*YOUR GOAL:* Only a number is wanted here: the count of lines in the entries below that contain the word "round".

- Opening Delimiter -

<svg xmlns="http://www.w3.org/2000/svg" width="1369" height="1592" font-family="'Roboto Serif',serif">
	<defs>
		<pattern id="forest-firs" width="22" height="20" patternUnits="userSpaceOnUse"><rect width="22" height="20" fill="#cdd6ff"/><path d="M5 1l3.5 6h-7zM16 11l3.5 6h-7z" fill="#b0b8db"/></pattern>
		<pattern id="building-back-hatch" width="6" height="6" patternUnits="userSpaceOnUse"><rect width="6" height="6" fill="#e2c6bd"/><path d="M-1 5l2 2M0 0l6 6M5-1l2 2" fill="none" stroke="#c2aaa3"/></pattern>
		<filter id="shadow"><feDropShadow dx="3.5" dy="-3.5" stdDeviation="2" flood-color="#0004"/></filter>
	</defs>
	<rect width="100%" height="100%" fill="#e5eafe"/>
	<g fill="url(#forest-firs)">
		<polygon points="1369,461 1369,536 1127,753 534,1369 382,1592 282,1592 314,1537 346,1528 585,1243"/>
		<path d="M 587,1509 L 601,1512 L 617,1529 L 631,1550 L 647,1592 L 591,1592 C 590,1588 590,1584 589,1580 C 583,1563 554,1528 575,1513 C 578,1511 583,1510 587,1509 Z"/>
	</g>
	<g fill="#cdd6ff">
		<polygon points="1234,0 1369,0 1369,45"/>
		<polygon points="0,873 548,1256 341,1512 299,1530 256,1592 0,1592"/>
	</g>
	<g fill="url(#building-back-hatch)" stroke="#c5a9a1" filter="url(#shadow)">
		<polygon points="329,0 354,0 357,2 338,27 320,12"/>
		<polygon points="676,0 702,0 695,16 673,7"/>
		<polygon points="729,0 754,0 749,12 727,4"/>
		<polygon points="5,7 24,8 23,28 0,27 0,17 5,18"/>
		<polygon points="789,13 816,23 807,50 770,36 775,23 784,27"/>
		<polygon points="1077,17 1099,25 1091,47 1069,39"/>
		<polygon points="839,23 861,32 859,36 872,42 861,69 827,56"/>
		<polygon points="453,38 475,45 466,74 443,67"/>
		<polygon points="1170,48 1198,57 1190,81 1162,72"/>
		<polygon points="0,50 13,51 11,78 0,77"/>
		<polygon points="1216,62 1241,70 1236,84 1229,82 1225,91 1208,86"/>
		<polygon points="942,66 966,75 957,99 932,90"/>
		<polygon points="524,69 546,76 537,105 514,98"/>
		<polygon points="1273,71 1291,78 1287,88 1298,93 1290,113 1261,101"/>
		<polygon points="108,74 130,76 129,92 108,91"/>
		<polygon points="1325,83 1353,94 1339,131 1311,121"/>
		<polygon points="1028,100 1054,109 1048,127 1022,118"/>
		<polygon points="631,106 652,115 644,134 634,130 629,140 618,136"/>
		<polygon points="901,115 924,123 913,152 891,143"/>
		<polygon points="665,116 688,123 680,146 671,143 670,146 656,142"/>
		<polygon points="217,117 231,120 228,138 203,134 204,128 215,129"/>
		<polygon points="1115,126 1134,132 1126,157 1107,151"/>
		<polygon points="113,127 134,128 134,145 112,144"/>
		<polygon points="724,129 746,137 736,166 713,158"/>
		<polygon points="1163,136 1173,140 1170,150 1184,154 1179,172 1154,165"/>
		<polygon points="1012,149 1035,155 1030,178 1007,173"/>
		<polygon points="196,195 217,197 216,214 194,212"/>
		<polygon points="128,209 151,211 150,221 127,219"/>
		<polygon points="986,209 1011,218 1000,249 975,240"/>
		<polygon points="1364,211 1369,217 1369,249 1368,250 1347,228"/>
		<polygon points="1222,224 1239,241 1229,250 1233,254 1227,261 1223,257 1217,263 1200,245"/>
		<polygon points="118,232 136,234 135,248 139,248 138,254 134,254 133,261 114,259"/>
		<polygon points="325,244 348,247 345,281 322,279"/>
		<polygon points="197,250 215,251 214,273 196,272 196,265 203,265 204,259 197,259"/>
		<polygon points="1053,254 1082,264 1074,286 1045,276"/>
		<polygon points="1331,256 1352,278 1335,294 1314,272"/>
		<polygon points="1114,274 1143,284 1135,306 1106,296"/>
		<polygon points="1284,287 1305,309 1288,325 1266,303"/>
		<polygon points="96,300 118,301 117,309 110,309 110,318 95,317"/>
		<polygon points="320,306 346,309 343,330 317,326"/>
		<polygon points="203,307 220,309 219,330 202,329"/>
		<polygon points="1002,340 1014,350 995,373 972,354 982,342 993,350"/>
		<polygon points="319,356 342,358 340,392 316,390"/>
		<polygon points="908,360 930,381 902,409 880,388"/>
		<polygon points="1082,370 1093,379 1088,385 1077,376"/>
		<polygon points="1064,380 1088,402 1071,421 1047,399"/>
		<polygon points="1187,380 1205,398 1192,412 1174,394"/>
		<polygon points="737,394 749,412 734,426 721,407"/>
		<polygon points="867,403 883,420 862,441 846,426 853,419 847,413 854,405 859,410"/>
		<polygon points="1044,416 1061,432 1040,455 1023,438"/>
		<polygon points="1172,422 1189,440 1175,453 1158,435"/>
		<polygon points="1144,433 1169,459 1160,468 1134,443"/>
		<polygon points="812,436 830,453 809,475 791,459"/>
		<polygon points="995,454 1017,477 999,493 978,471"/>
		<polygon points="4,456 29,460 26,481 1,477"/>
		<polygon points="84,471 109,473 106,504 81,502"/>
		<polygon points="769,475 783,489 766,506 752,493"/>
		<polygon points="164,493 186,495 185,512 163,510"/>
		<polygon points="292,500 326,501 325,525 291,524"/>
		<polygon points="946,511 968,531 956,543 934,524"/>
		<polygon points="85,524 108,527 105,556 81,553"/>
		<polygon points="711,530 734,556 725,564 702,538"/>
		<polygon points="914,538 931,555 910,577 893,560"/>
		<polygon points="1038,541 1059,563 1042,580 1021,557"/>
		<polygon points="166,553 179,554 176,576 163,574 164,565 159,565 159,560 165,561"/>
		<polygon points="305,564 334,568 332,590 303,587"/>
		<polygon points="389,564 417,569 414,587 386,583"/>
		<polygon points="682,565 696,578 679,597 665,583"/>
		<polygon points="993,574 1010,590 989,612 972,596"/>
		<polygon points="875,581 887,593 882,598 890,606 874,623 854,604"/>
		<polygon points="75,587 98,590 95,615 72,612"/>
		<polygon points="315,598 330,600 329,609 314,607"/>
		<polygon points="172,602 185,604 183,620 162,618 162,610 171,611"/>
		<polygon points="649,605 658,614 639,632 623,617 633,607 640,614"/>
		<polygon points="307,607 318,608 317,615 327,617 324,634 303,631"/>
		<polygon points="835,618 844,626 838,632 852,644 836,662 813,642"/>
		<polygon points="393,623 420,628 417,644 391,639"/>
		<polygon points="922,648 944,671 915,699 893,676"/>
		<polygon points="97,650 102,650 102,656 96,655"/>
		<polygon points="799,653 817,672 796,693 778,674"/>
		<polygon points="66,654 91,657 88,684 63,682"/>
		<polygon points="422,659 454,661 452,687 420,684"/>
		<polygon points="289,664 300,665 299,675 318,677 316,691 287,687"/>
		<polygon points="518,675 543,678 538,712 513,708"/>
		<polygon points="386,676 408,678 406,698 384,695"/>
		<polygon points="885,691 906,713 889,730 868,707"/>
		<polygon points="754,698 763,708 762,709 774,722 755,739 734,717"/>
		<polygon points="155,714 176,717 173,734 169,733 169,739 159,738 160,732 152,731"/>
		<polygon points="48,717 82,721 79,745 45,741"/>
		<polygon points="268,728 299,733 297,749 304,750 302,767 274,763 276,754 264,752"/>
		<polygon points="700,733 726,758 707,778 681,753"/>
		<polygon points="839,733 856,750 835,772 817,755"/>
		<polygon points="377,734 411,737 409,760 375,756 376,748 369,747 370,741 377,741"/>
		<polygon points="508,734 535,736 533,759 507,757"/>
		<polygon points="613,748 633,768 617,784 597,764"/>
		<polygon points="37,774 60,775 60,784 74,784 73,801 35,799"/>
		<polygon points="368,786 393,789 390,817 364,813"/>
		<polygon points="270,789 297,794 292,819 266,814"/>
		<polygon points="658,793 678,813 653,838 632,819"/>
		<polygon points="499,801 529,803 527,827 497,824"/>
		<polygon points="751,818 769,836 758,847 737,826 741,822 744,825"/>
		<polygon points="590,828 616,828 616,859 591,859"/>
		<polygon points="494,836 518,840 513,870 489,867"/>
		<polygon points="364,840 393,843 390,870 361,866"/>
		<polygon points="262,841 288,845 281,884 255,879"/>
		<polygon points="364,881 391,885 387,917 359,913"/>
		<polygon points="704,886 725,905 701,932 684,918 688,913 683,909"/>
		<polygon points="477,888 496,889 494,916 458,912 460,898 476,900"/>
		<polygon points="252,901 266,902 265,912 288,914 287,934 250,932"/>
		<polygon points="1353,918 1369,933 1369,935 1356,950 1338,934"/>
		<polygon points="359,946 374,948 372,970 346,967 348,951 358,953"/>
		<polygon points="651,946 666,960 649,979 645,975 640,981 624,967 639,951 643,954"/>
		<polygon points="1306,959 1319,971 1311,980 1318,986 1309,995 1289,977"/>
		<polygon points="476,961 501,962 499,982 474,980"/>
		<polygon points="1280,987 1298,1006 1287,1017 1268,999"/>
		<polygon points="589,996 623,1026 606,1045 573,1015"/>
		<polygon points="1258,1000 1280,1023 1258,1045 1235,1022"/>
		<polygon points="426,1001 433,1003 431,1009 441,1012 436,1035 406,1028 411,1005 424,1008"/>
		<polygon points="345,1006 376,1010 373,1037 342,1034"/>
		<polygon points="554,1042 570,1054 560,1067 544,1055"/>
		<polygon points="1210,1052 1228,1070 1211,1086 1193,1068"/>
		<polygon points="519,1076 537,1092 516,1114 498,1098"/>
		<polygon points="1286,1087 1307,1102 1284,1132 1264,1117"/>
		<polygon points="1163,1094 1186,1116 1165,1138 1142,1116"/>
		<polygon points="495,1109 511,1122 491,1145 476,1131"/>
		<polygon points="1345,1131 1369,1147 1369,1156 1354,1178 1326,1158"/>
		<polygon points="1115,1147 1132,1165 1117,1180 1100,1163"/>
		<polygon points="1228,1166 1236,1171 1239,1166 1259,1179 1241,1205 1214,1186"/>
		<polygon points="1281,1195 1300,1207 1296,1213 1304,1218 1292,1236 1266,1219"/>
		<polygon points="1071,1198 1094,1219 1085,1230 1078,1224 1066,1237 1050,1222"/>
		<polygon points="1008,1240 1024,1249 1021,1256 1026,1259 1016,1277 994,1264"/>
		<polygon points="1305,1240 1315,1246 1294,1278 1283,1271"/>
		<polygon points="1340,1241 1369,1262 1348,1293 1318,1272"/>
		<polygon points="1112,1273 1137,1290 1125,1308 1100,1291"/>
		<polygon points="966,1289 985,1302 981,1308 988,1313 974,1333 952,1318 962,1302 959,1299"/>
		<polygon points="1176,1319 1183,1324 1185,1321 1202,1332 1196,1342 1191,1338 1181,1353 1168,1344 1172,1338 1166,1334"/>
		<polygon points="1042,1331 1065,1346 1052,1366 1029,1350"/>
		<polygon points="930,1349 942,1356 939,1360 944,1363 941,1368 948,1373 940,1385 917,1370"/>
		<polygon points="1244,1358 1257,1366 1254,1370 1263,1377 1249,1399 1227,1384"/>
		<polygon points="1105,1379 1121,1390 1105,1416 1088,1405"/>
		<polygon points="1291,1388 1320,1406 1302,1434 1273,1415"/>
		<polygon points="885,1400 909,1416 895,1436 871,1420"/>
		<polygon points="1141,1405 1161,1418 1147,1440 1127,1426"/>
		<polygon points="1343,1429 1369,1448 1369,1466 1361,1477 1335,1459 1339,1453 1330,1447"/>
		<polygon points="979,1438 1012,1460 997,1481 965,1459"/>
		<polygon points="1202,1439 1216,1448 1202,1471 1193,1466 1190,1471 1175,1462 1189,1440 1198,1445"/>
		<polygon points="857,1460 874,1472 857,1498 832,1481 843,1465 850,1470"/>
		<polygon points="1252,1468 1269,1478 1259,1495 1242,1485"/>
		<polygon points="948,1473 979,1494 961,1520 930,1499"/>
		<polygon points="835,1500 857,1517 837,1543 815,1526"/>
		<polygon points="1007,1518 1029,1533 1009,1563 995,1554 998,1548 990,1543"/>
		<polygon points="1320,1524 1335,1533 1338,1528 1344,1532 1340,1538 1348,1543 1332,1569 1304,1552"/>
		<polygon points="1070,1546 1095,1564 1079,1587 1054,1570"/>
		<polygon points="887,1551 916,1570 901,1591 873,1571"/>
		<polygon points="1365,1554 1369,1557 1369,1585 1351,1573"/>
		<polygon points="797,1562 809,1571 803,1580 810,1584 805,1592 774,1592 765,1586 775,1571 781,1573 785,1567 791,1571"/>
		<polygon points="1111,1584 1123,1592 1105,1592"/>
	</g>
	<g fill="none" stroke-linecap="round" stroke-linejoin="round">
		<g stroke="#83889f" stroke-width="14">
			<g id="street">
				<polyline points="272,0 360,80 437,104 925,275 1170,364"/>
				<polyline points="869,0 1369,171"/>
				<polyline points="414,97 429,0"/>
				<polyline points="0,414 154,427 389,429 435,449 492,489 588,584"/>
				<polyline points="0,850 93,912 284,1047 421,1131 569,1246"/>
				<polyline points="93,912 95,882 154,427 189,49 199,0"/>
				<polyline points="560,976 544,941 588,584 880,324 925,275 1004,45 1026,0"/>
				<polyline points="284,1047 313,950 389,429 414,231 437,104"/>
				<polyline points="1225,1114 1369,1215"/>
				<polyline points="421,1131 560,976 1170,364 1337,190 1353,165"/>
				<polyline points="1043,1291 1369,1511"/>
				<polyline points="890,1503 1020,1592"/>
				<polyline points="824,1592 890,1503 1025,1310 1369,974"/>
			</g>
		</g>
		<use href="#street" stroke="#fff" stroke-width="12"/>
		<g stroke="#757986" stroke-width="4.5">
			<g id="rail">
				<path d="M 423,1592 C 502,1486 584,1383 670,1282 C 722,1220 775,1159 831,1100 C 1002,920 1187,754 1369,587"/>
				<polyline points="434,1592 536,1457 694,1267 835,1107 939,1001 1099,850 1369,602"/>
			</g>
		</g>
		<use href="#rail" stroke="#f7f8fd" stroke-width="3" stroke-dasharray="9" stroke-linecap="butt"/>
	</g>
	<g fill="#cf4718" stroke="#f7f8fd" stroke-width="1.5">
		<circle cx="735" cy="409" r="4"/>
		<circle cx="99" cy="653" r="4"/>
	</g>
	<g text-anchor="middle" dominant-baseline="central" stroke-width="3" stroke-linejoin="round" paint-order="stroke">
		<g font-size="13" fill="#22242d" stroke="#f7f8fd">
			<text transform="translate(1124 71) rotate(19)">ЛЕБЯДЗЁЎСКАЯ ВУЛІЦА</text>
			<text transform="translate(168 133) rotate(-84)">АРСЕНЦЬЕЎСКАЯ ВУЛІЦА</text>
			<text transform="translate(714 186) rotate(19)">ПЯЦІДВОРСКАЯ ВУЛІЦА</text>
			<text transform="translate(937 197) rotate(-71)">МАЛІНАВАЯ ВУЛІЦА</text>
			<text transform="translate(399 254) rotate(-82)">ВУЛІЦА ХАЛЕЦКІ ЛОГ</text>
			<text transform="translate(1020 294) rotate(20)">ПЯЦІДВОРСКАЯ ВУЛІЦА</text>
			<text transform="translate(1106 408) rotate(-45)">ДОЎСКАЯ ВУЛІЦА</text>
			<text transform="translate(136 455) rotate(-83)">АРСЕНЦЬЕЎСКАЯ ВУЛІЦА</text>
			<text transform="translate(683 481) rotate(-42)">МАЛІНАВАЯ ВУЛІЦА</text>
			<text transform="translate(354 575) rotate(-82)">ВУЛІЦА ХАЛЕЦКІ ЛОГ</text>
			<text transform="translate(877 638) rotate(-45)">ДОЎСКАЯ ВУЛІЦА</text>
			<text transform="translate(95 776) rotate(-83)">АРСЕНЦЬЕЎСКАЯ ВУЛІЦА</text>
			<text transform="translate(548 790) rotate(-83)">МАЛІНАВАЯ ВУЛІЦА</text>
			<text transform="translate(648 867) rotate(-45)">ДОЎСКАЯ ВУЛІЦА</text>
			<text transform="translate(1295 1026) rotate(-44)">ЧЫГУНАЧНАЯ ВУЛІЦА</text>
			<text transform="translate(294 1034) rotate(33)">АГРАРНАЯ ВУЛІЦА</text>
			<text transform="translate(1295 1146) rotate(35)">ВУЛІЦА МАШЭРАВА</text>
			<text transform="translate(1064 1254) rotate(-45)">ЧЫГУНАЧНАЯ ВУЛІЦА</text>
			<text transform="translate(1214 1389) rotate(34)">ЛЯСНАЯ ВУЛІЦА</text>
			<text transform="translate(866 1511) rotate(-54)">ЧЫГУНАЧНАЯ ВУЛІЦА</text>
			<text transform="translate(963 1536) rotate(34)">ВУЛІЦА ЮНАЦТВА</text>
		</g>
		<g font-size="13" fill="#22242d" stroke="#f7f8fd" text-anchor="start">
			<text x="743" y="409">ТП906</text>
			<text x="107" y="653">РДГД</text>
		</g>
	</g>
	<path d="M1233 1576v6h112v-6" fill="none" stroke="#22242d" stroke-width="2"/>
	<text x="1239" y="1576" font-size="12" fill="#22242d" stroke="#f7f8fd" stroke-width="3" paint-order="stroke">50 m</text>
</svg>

- Closing Delimiter -

*SOLUTION BELOW:* 2